Tutberidze called the investigation “completely absurd” and groundless.
“There is nothing criminal about the videos,” she said. “They are all an expression of freedom of speech . . . which is protected by the Georgian law.” Some 200 individuals have registered with Tutberidze’s Facebook page to show their support, she claimed.

A planned November 1 debate on Georgian Public Television between supporters of Tutberidze and the patriarch was cancelled for reasons that remain unclear.

Public sentiment appears sharply divided over the controversy, which also touches on questions of Russian influence over Georgian society. Critics of the Georgian Orthodox Church have long suspected the institution’s commitment to democratic values. They also look askance at the Georgian church’s strong spiritual ties to the Russian Orthodox Church.
Helping to foster questions about Georgian-Russian church ties were comments made in October by Ilia II, who stated that the 2008 war with Russia could have been avoided. Some experts saw the patriarch’s words as a swipe at President Mikheil Saakashvili. Church representatives vociferously deny that strong Georgian-Russian church relations exerts influence on the Georgian patriarch’s positions.

In many hard-scrabble regions of Georgia, support for the patriarch tends to run strong. There, Ilia II, who has served as patriarch since 1977, is often viewed as the defender of Georgia’s sovereignty, who must be protected against attacks on his dignity — even to the extent of jail terms for the video clip authors.

In Tbilisi, opinions tend to be more divided over the issue. A commentary published in the biweekly Liberali (Liberal) argued that the “religious-patriotic hysteria” over the clips has reached its “apogee.” In a call for tolerance of divergent views, the writer identified himself alternatively as Armenian, African, Chinese, Meskhetian Turk, homosexual and lesbian — groups that often are verbally abused in Georgian society. The author of the article has been identified as Basil Kobakhidze, a defrocked orthodox priest.

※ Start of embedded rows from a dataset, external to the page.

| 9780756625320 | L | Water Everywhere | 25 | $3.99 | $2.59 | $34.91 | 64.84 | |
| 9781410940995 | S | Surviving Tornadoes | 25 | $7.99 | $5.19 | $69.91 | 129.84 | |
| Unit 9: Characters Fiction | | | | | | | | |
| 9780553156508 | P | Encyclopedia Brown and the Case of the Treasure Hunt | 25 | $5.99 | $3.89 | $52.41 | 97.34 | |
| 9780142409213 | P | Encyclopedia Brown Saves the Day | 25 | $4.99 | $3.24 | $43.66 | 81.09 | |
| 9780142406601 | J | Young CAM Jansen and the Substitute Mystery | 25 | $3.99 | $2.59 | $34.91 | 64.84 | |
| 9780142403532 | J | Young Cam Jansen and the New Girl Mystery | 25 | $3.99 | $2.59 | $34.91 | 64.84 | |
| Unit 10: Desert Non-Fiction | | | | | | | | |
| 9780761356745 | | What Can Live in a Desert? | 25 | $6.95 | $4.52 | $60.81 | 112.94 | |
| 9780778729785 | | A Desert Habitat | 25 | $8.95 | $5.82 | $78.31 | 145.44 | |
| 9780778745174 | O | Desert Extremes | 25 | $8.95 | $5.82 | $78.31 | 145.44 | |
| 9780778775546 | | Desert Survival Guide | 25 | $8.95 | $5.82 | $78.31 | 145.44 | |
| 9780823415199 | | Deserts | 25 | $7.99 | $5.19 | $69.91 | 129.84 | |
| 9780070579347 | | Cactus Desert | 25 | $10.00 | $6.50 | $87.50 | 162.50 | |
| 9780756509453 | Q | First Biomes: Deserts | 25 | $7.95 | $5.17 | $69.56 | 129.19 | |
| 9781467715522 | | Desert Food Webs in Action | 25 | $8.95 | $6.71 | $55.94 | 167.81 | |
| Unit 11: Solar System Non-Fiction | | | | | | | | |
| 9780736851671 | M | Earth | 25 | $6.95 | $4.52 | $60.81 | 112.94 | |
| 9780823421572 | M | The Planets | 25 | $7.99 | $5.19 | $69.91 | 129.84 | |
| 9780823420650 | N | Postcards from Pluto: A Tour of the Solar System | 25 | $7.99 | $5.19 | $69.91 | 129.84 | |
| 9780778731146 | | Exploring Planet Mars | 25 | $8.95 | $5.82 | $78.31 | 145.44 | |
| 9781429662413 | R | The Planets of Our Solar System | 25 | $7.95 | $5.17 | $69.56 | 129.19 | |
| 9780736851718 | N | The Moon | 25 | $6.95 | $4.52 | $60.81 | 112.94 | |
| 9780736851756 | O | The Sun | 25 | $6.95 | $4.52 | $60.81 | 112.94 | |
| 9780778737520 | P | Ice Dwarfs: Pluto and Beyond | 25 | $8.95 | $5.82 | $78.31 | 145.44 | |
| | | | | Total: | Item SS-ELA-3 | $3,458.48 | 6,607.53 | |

[Editor’s note: Liberali receives funding from the Open Society Georgia Foundation, which is part of the Soros Foundations Network. EurasiaNet operates under the auspices of the Open Society Institute, another part of the Soros network.]

Gia Nodia, a political scientist and a former minister of education under the Saakashvili administration, is among those who are alarmed by the investigation into the video clips. He asserted that the investigation is delivering a “serious blow” against freedom of speech in Georgia.
“[This is the] first time when the government has made some kind of motion basically against freedom of the Internet, and [has tried to establish] the precedent that the dignity of a certain person is considered . . . grounds for investigation,” Nodia said. “It is a very bad precedent in both ways.”

Editor’s Note: Molly Corso is a freelance reporter based in Tbilisi.